Problems:
**a)** Decide whether each statement below agrees with the USB test procedure excerpt. For each, answer yes or no and quote the words of the excerpt that settle it.
(i) The red TEST LED should be lit once the Test Switch (S6) is in the TEST position.
(ii) If adjusting the trigger level does not give a steady trigger, the excerpt says to replace the oscilloscope.
(iii) Once the test packet is displayed properly, Cancel is pressed in the application dialog box.
**b)** Rewrite the part of the USB test procedure excerpt that opens with the words containing "The main menu" and closes with "trigger hold off.", swapping "trigger level" for "trigger threshold" wherever it occurs.

Selected excerpt:
The main menu appears and shows the USB2.0 host controller.
14. Select Device and click TEST to enter the HS Electrical Test Tool application → Device Test menu.
The device under test should be enumerated with the device’s VID shown together with the root port in
which it is connected.
15. Place the Test Switch (S6) in the TEST position. Verify that the red TEST LED is lit.
16. Using the oscilloscope, verify that test packets are being transmitted from the port under test. Adjust
the trigger level as necessary. If a steady trigger cannot be obtained by adjusting the trigger level, try a
slight change to the trigger hold off.
17. Once the test packet is displayed properly, press OK in the application dialog box.

Listed records:

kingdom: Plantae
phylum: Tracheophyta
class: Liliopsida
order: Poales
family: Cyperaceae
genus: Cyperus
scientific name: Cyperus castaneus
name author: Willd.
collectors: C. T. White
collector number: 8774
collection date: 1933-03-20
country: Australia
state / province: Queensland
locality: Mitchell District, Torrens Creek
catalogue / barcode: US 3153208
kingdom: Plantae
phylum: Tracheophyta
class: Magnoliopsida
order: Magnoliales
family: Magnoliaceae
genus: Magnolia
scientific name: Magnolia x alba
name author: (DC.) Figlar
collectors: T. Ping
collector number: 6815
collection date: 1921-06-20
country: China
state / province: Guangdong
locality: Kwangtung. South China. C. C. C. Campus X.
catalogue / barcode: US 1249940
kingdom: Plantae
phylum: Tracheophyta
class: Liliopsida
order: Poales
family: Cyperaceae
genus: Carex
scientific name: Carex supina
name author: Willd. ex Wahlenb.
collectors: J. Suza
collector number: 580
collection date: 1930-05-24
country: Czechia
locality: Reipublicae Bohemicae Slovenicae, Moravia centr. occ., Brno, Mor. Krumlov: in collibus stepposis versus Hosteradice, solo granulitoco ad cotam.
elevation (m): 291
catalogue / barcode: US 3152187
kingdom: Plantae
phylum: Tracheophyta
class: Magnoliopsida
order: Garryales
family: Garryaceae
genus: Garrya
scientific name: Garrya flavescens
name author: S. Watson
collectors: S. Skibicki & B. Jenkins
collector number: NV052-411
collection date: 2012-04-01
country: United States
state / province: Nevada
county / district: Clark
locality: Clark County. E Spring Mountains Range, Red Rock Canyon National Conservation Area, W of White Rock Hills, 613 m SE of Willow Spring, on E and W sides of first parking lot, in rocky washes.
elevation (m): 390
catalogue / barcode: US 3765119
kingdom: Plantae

Answers to the problems:
**a)**
(i) Yes: "Place the Test Switch (S6) in the TEST position. Verify that the red TEST LED is lit."
(ii) No: "If a steady trigger cannot be obtained by adjusting the trigger level, try a slight change to the trigger hold off."
(iii) No: "Once the test packet is displayed properly, press OK in the application dialog box."

**b)**
The main menu appears and shows the USB2.0 host controller.
14. Select Device and click TEST to enter the HS Electrical Test Tool application → Device Test menu.
The device under test should be enumerated with the device’s VID shown together with the root port in
which it is connected.
15. Place the Test Switch (S6) in the TEST position. Verify that the red TEST LED is lit.
16. Using the oscilloscope, verify that test packets are being transmitted from the port under test. Adjust
the trigger threshold as necessary. If a steady trigger cannot be obtained by adjusting the trigger threshold, try a
slight change to the trigger hold off.